Bei einer Unterwasser-Ausgrabungskampagne in der Lagune von Venedig machten Archäologen in der Gemeinde Cavallino Treporti bereits im Juli 2022 eine bemerkenswerte Entdeckung. Das als „Römische Villa von Lio Piccolo“ bekannte Bauwerk war mit Becken für die Austern-Zucht ausgestattet.

Ein Taucher birgt einen Ziegel
Tauchgang in der Lagune von Venedig (Foto: Università Ca‘ Foscari Venezia)

Die Untersuchungen wurden von Carlo Beltrame, außerordentlicher Professor für maritime Archäologie an der Universität Ca‘ Foscari Venedig geleitet. Auf dem Meeresboden fanden die Taucher Holzpfähle und ein rechteckiges Ziegelbecken. Diese Strukturen konnten auf der Grundlage von Radiokarbonanalysen in das 1. und 2. Jh. n. Chr. datiert werden.

In der Römerzeit diente das Becken der Zucht und der Lagerung von Austern. Die Meeresfrüchte am Boden des Tanks waren außergewöhnlich gut erhalten.

„In der römischen Welt“, erklärte Carlo Beltrame, „wurden Austern auf der italienischen Halbinsel hochgeschätzt und gezüchtet. Antike Autoren berichten auch über die Austern Istriens, erwähnen aber Altinum (eine Stadt in der Lagune von Venedig) nicht, wo Austern jedoch bei verschiedenen Ausgrabungen der römischen Stadt gefunden wurden. Es ist daher nicht verwunderlich, dass sie in Lio Piccolo zu finden sind, d. h. an einem Ort, der in der Römerzeit in Küstennähe gelegen haben muss und somit ideale Bedingungen für ihr Wachstum bot“.

Zahlreiche Reste wertvoller Fresken, sowie Schwarz-Weiß-Mosaike vervollständigen das Bild. Nach der vorläufigen Hypothese des Wissenschaftlerteams handelt es sich um eine maritime Villa von gewissem Rang, die mit Becken für die Austernzucht ausgestattet war.

Unterwasseraufnahme: Austern zwischen zwei Ziegelsteinmauern, Maßstab und Nordpfeil
Austern auf dem Boden des Ziegelsteinbeckens (Foto: Università Ca‘ Foscari Venezia)

Die versuchsweise Anwendung der Unterwasserphotogrammetrietechnik unter der Leitung von Elisa Costa, Forschungsstipendiatin an der Universität Venedig, führt selbst in diesen Gewässern mit sehr geringer Sichtbarkeit zu hervorragenden Ergebnissen und ermöglicht eine bessere Dokumentation der identifizierten Unterwasserstrukturen.

Diese Stätte ist Teil des von Carlo Beltrame in Zusammenarbeit mit Paolo Mozzi durchgeführten Projekts zur Archäologie der Lagunenlandschaft, das sich mit der Rekonstruktion der Hafenanlage von Altinum befasst.
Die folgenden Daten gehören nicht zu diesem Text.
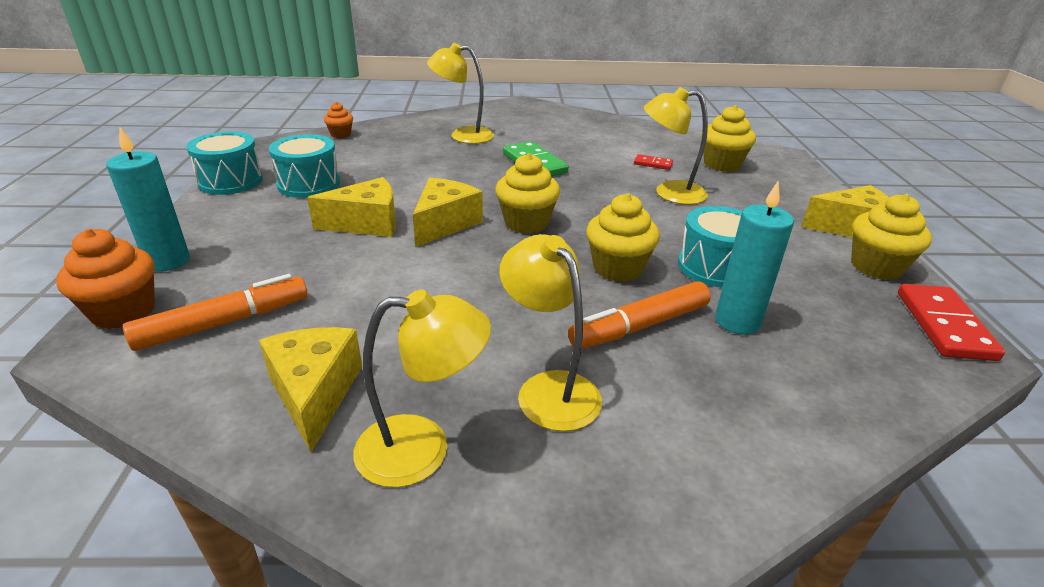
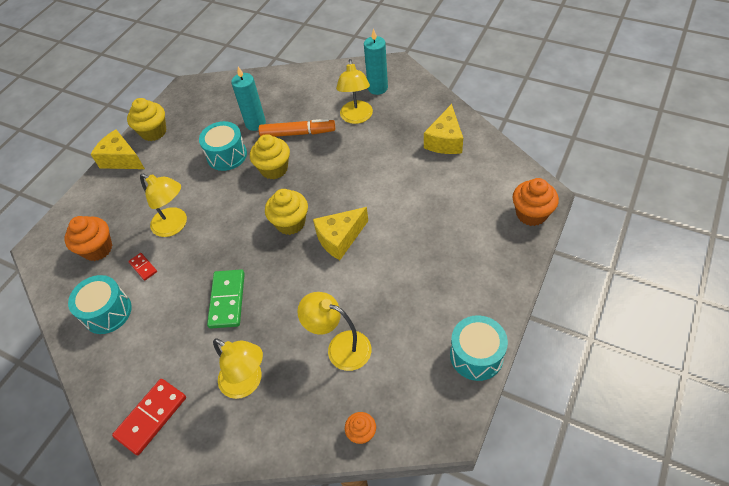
camera: 145 degrees left, 20 degrees up
turquoise candle [106,127,190,272] -> turquoise candle moved to [364,29,388,95]
orange marker [123,274,307,351] -> none
turquoise drum [269,134,340,198] -> turquoise drum moved to [68,275,132,334]
yellow cheese [307,177,396,237] -> none
yellow lamp [353,289,491,487] -> yellow lamp moved to [297,292,371,371]
yellow cupcake [702,105,756,172] -> orange cupcake [64,216,112,261]
red domino [898,284,1005,361] -> red domino moved to [112,379,186,455]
In den letzten zwei Jahren wurde bereits der so genannte römische Turm untersucht, der sich in Wirklichkeit als eine Zisterne erwies.

Ein integraler Bestandteil des Projekts ist die Erforschung des städtischen Hafens von Altinum. Bei früheren Untersuchungen wurde bereits das große L-förmige Hafenbecken mit einer Fläche von einem Hektar dokumentiert.

Nach einer Pressemeldung der Universität Ca‘ Foscari Venedig.